Building on the success of the Cromovelata finishes on the Cento10AIR and Cento10AIR Disc, Wilier Triestina has released a limited edition version of their climbing bike with a chromed silver and black finish.
The Zero.7 Night Chrome Edition is available as a frameset only in the U.S. in limited quantities. Pre-orders are being accepted now with delivery in July. Retail price is $5299.
About the Cromovelata Finish
Wilier pioneered the chrome plated painting procedure in 1947 when the ramato bicycle launched to great acclaim. The use of a galvanizing process was a first for the bike industry, and also required the first use of a clear coat on a bicycle to protect the finish. The original bikes were finished with gold decals painted by hand using a fine horsehair brush. The special finish was seen again in 2016 with the release of the retro inspired Superleggera. The Cromovelato finish was brought to the Cento10AIR road bike last year, tying Wilier's history to its modern day race machines.
About the Zero.7
The idea for the Zero.7 was to answer the goal of setting a new design standard for lightweight racing bikes. The frame is claimed to weigh under 800 grams, but the technology applied to it differs from those normally used in this type of bicycle. The team of engineers in Rossano Veneto applied technologies to the Zero.7 that were developed for the Cento1SR and Cento1 AIR: cable integration, integrated fork, and better aerodynamic efficiency to name a few.
The most noticeable aspect of the new frame is the shape, featuring less volume than the previous version of the Zero.7. New construction techniques have allowed Wilier to reduce the volume of the frame tubes by 19 percent.

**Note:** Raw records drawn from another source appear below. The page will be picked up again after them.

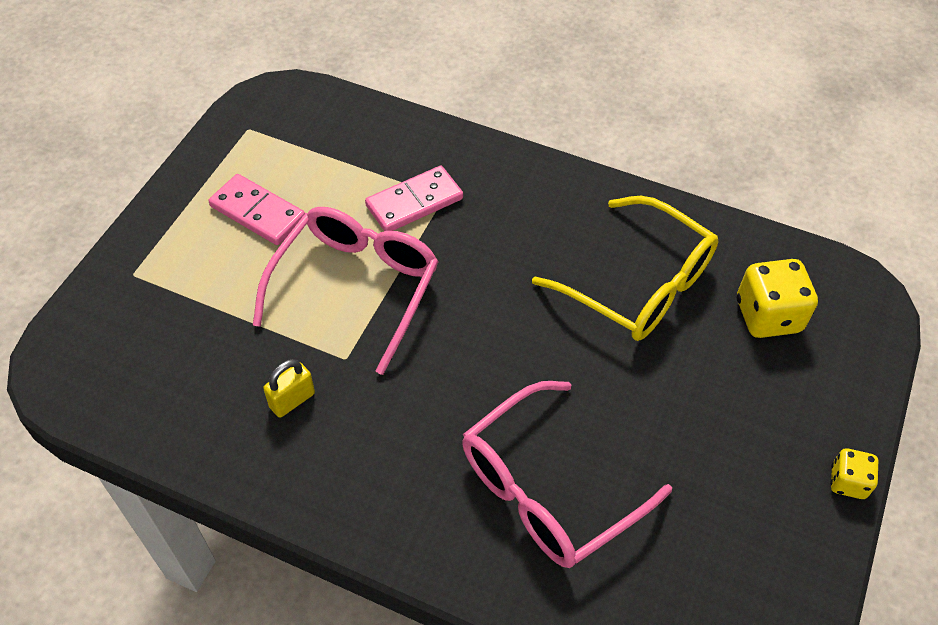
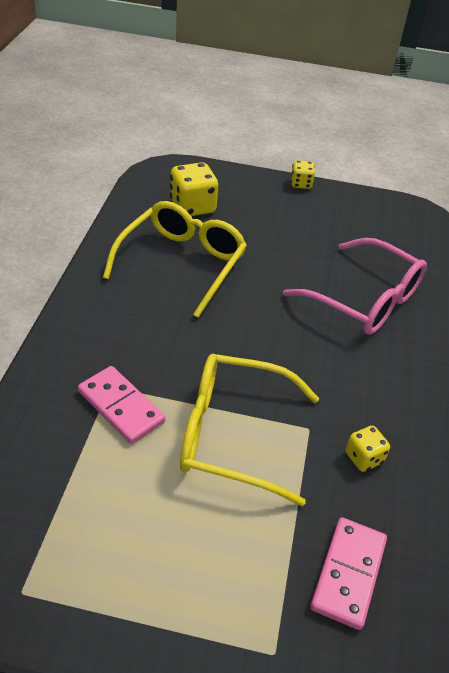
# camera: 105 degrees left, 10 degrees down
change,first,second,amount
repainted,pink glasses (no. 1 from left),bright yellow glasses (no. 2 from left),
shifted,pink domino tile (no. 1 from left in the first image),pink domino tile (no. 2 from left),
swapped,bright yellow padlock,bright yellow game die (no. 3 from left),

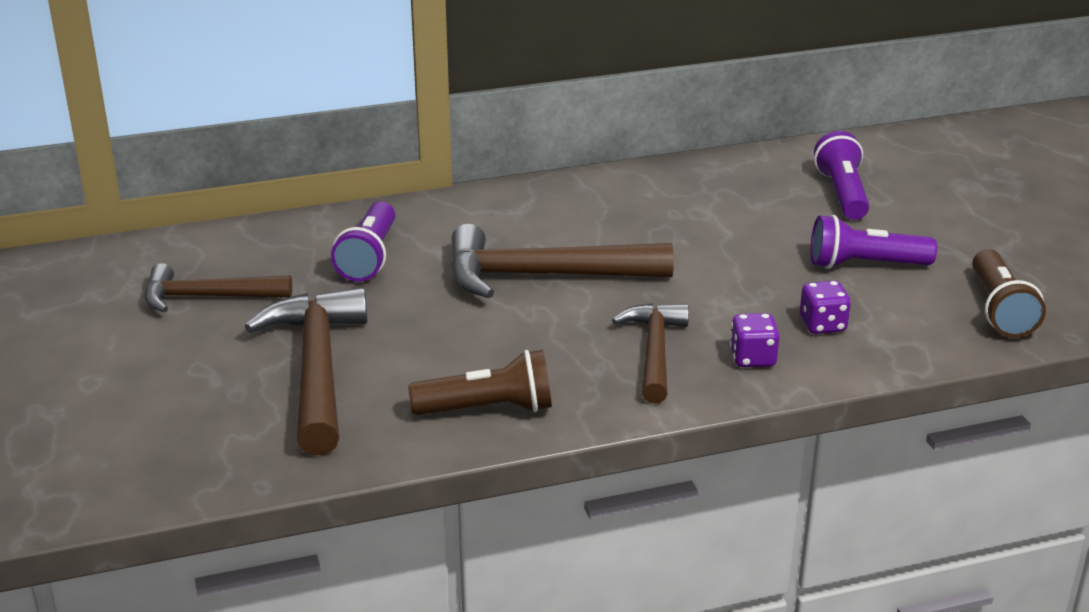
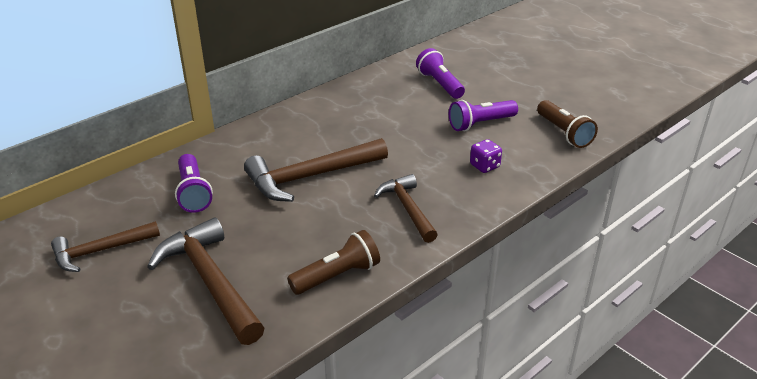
# camera: 25 degrees left, 5 degrees up
change,first,second,amount
gone,royal purple game die (no. 1 from left),,

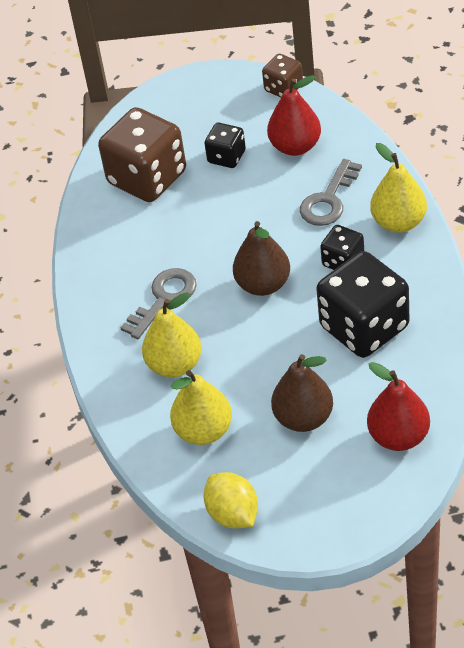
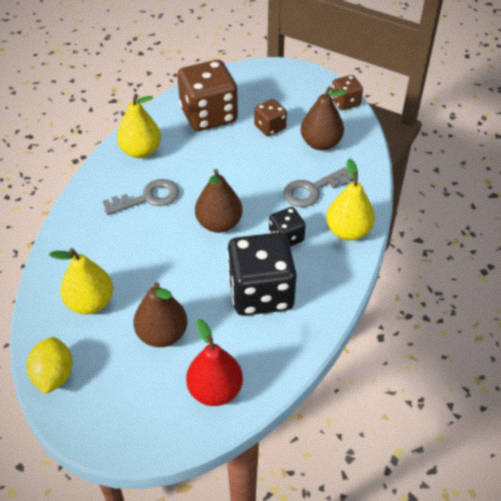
# camera: 25 degrees right, 0 degrees up
change,first,second,amount
shifted,bright yellow pear fruit (no. 1 from left in the first image),bright yellow pear fruit (no. 2 from left),
repainted,black game die (no. 1 from left),dark brown game die (no. 2 from left),
repainted,red pear fruit (no. 1 from left),dark brown pear fruit (no. 3 from left),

However, the smaller diameter tubes have not reduced lateral stiffness or the safety of the frame.
In the process of producing the Zero.7 monocoque frame, they use an internal liner made of a special thermoplastic material into which the bladder is then inserted. This internal liner helps create a uniform and equal pressure along the inner carbon walls of the frame. With this process, they claim to achieve total control over the thickness and smoothness of the frame walls.
Thus the pressure exerted on the inside of the frame from the bladder is distributed equally over all points on the frame. This construction technique allows them to give the frame considerable stiffness at the most critical points without adding carbon to these parts, keeping the frame ultra-light.